(Document segment)

Spring…it never gets old.

Read More
Liz Adamshick Liz Adamshick

A Cautious Spring Unfolding

A handful of robins march in stop-and-start fits across the just-greening grass, stopping to turn a hidden ear to what might be crawling beneath.

The avian air traffic over the meadow has increased delightfully and exponentially in the past week. I know that birds returning to the area are not tethered to the calendar like we are, but they did arrive exactly on the day of the spring equinox, leaving us to wonder which of them had the planner cued up as they made their way from anyplace south of the Ohio River. The soundtrack of my morning walks is now a rich symphony of robinsong, finch calls and woodpeckers who take their role in the percussion section rather seriously. In the swampier areas that line the footpaths by the woods, the spring peepers’ high-pitched chorus slides easily over and around the cardinal’s insistence that warmer days are coming, adding a literal and poetic spring to my step as I move from the field into the creek-blessed meadow. When I arrive back at the house, I’m soaked with the music of all things living, grateful for the season tickets and front row seats we’ve been given (and the mockingbirds aren’t even in the mix yet. Oh my heart…).

Getting to know this land (and she getting to know us) has been a sustained and evolving dance through eighty-nine seasons so far where the somewhat predictable is interrupted by the occasional “what the heck was that ?!”, in the form of a mid-February lightning sky show or a late June derecho that yanked once-sturdy cottonwoods from their sentry positions along the creekbanks and plastered the west side of our house with leaves on its way across the eastern field. Over the years, we’ve tilled and planted, built barns and placed lawn furniture at strategic spots along the walking paths in case we need to sit down in the middle of a morning’s mosey to contemplate the delicate emergence of spring beauties or estimate how many batches of garlic mustard pesto we’ll make between May and July. In the usual lopsided shape of the human-and-natural-world relationship, our side is clearly marked by humble deference (what human can stop a straight line wind with her hand? I mean really…) while Hers is all showy abundance and mystery and a gentle tolerance of our absent-minded and distracted tendencies. I have no intention of trying to balance the scales. Such folly is best left aside and in its place, deep wordless respect, the kind that leaves one’s mouth agape while starting upward into the inky black space above. That, and a promise to return the garden tools to the shed is about all we can offer most days. She seems to understand, or else what was last night’s grand sunset all about?

(End Document segment)

▶ **What this exercise asks**
1. Reproduce the passage of the spring essay from "A Cautious Spring" down to "be crawling beneath.".
2. List every kind of bird the spring essay names.
3. Go on with the spring essay after its last sentence.

(Entries provided)

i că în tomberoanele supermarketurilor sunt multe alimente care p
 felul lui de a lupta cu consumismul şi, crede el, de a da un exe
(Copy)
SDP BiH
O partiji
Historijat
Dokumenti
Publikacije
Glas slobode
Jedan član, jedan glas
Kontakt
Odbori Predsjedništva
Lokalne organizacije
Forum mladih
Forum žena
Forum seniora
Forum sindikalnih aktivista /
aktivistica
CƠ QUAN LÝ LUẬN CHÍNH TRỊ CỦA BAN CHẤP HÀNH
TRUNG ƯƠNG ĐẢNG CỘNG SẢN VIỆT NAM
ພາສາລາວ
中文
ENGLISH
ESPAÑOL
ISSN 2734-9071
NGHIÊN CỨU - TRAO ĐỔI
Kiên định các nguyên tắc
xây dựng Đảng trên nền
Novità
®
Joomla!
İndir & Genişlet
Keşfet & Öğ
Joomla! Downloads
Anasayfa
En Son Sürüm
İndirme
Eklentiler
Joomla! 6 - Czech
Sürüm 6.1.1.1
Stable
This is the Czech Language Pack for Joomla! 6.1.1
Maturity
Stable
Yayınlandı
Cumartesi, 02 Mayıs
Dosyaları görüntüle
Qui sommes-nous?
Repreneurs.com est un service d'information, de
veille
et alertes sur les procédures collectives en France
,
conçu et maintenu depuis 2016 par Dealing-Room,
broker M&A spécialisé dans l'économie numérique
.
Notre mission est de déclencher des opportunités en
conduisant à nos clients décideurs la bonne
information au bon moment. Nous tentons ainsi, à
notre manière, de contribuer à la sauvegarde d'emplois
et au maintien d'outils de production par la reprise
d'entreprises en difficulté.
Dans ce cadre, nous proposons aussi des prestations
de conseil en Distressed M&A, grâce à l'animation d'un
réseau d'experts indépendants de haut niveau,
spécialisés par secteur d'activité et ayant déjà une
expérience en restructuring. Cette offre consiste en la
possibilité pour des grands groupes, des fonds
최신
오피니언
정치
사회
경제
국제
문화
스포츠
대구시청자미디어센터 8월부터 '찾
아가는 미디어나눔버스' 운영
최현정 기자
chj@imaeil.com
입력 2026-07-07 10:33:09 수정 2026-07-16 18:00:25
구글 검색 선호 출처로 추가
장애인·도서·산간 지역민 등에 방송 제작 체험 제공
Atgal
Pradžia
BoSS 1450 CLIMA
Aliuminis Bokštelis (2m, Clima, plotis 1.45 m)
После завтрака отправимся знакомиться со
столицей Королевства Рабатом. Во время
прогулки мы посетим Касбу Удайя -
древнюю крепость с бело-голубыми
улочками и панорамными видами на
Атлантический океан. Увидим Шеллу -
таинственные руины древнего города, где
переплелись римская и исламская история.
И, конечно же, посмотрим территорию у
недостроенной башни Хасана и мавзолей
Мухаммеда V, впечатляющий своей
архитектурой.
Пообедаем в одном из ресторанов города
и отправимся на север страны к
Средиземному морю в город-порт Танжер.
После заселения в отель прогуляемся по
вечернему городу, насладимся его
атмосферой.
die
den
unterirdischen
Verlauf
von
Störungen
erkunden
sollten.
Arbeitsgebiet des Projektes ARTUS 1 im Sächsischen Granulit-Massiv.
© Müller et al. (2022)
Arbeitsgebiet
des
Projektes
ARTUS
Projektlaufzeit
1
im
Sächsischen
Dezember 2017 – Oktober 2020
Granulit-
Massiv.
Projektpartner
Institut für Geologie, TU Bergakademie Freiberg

(End Entries provided)

▶ **Responses in order**
1.
A Cautious Spring Unfolding

A handful of robins march in stop-and-start fits across the just-greening grass, stopping to turn a hidden ear to what might be crawling beneath.

2. robins, finches, woodpeckers, cardinal, mockingbirds

3.
This morning, she’s dressed in browns and grays, with tiny pearls of early spring snow gadding about in a stiff north wind. A handful of robins march in stop-and-start fits across the just-greening grass, stopping to turn a hidden ear to what might be crawling beneath (at least, that’s what it looks like from the bathroom window) while the green tips of those family heirloom tulips my uncle gave me last fall stand bravely in a line as if guarding the living room windows. Should I wrap them in little tulip plant scarves to ride out this week’s colder temps, or leave them to it and trust, once again, that they have what they need, no help from me? It’s so hard not to intervene.

Inside, the space heater hums warmly with two of the kittens jockeying for the best spot in front of it while Patrick reads next to me on the couch. Breakfast dishes are done, and we’ve committed to a walk later, no matter what the predictions say about where the thermometer’s red line is going to land before it’s time to tuck in the chickens for the night. At day’s end, we’ll lay our heads on the pillowed reassurance of a tulip bulb’s intuition, keeping hope alive for the season that’s only just beginning.